### [INFORMATION SUPPLIED]
····················
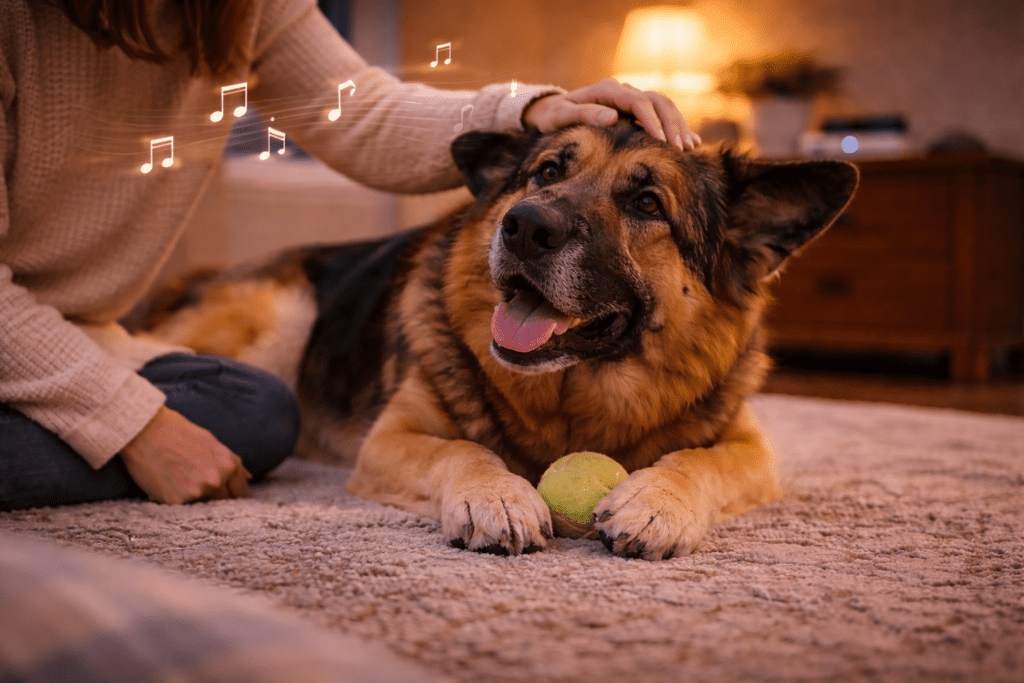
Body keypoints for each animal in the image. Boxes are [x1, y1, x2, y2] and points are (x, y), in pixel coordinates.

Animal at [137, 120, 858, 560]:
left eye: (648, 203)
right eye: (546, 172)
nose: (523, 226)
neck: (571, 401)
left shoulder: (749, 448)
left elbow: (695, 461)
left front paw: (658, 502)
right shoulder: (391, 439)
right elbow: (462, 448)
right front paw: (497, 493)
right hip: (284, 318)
····················
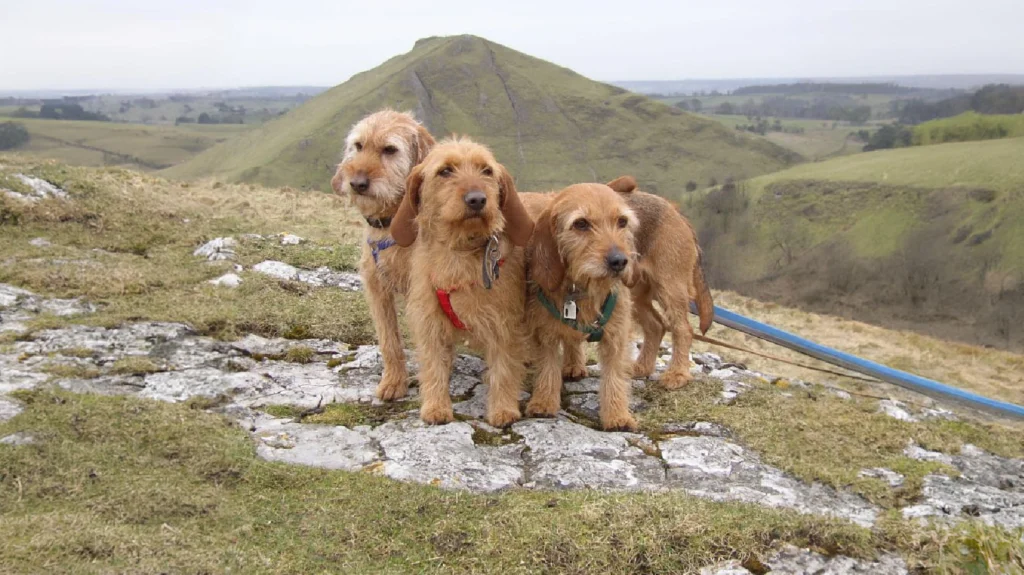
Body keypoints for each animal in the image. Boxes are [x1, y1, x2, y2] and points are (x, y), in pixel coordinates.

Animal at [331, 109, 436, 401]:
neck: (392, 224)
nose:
····················
From the listing above, return the lines starting at the one with "left shoulder: (749, 448)" and ending at the one with "right hip: (284, 318)", both kept, exactly as they appear and nothing more.

left shoulder: (749, 448)
left elbow: (695, 461)
left front paw: (658, 502)
right shoulder: (391, 439)
right elbow: (462, 448)
right front paw: (497, 493)
right hip: (284, 318)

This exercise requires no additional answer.